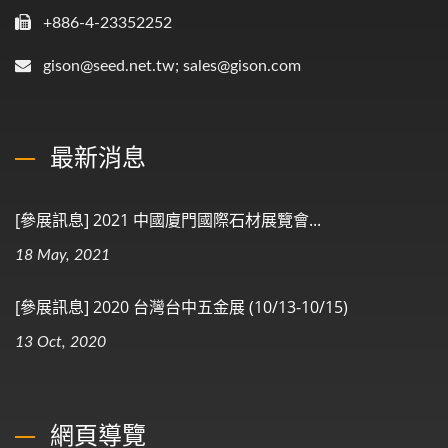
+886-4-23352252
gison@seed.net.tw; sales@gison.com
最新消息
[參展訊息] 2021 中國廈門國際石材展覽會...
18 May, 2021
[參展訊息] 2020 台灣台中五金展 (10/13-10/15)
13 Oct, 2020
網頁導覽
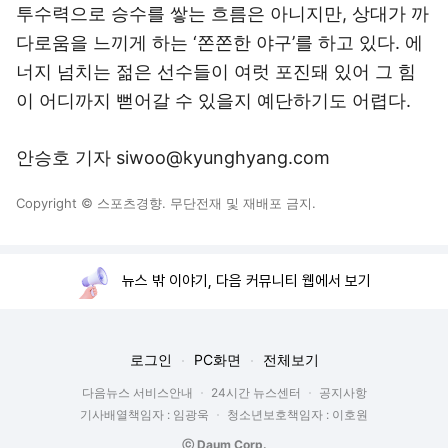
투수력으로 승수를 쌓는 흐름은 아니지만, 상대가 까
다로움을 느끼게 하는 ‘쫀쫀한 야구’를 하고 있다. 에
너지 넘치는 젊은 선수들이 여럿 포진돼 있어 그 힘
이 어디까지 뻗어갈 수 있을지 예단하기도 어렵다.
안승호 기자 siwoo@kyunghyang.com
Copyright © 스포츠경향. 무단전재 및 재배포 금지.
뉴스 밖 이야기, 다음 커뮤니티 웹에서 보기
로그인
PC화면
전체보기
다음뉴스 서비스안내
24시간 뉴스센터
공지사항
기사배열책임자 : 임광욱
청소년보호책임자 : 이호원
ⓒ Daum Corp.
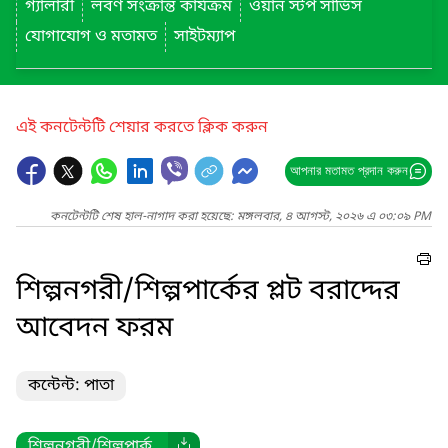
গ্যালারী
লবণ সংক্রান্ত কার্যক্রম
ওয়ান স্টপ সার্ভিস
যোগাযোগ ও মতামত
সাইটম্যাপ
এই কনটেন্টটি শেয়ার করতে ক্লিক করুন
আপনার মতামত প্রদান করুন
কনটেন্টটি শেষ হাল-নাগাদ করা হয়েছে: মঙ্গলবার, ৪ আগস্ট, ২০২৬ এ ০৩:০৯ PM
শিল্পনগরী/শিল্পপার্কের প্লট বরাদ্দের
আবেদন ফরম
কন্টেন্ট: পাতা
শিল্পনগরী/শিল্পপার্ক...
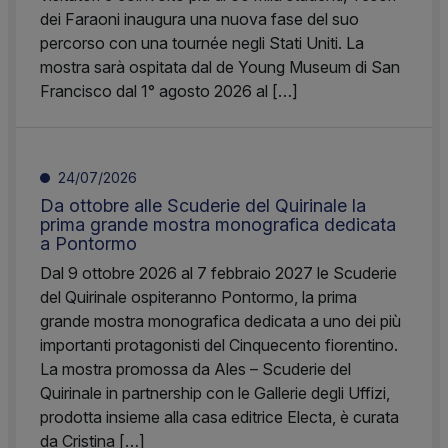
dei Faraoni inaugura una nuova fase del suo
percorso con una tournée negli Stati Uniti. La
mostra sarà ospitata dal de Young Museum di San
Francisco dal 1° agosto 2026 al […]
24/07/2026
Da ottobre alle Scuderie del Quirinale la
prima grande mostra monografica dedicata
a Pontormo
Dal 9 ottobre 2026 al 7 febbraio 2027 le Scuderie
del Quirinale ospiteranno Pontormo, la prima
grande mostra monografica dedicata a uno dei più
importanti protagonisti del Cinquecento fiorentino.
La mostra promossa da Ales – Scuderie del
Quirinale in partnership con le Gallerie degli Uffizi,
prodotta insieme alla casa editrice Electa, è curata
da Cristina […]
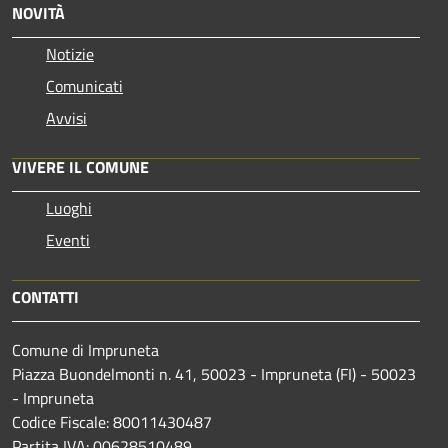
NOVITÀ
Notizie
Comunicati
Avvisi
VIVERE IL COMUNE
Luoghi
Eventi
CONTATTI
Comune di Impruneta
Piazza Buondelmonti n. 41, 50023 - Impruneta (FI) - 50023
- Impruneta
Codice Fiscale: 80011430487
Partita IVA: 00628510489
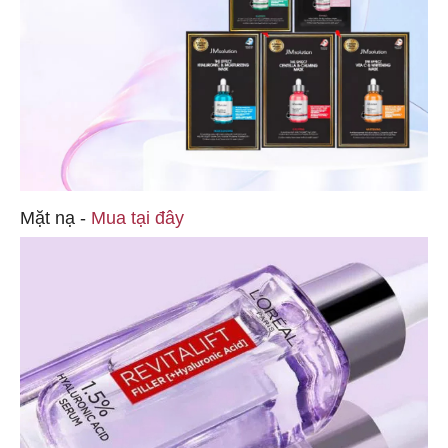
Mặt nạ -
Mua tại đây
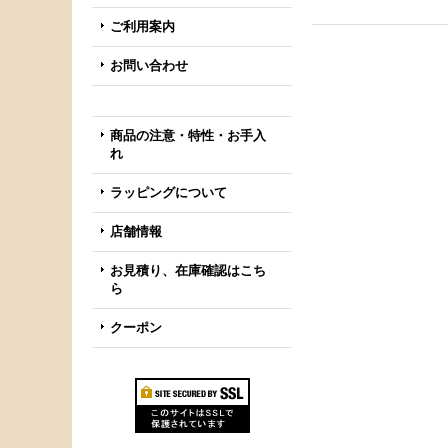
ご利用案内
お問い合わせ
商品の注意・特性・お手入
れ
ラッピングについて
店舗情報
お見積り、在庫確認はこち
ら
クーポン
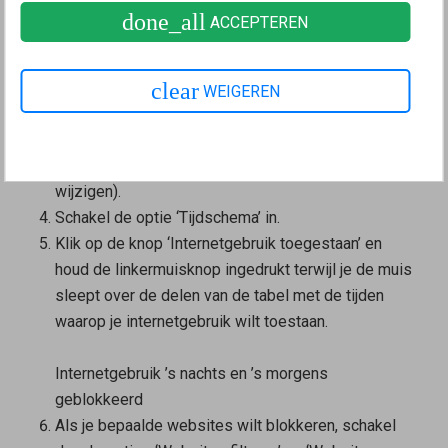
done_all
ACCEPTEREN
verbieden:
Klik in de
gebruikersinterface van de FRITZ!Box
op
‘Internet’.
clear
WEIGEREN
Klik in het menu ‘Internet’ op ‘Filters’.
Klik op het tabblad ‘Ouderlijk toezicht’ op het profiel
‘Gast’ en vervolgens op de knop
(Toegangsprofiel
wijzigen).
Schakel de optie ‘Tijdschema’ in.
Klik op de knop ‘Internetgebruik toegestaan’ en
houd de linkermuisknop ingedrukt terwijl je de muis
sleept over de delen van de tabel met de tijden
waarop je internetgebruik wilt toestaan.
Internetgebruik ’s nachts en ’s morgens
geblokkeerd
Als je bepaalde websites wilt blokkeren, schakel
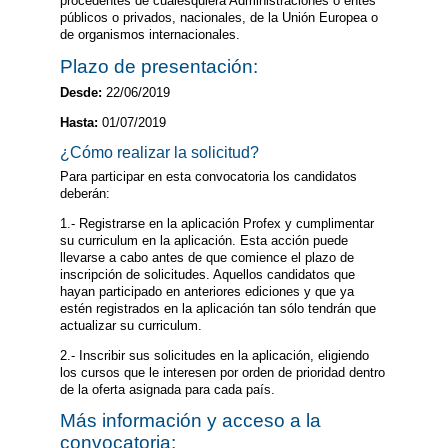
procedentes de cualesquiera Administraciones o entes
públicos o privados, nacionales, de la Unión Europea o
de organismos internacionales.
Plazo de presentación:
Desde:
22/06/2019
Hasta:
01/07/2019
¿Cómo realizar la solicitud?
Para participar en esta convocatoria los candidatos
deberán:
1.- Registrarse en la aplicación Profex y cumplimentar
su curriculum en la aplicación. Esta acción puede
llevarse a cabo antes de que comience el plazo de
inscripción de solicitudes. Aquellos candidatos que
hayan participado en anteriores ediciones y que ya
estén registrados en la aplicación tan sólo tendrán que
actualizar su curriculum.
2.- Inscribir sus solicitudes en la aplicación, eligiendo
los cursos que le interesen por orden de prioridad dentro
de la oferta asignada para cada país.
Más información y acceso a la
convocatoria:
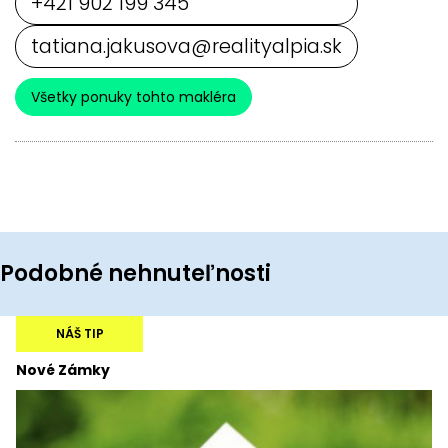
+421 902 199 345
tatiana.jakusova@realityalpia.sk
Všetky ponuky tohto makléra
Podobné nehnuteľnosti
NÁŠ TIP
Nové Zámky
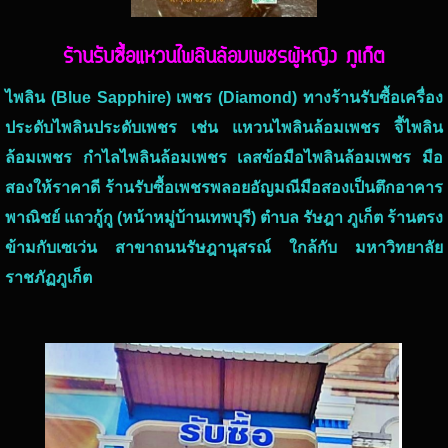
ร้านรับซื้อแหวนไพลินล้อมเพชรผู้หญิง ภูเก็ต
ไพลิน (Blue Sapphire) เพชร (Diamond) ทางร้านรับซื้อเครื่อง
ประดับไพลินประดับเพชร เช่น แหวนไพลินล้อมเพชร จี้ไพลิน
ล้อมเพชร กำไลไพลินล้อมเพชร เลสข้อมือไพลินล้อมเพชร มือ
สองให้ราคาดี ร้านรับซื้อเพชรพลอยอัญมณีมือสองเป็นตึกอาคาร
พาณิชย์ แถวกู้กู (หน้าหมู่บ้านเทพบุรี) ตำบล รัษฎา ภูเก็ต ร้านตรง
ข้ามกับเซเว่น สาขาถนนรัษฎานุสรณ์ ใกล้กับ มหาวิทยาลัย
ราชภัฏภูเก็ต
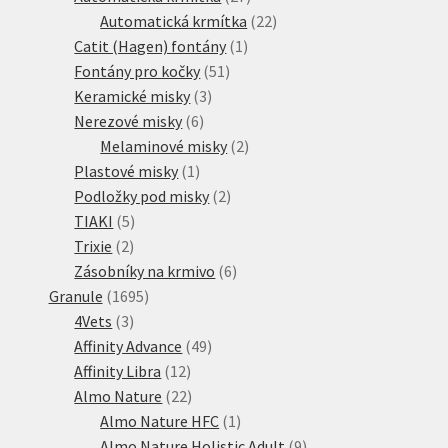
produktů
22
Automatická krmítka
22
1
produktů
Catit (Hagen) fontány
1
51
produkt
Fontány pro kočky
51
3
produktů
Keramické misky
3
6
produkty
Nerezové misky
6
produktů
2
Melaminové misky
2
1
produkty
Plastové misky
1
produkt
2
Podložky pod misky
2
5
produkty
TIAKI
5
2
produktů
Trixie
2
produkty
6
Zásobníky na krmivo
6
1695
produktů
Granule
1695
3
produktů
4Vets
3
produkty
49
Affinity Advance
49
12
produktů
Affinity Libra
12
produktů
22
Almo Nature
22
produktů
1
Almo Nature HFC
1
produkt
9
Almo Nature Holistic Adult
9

--- --- ---

- DIRECTIONS FOR THIS TASK: How many rows above contain the string "convocatoria"? Reply with the number alone.

- ANSWER TO THIS PROBLEM: 2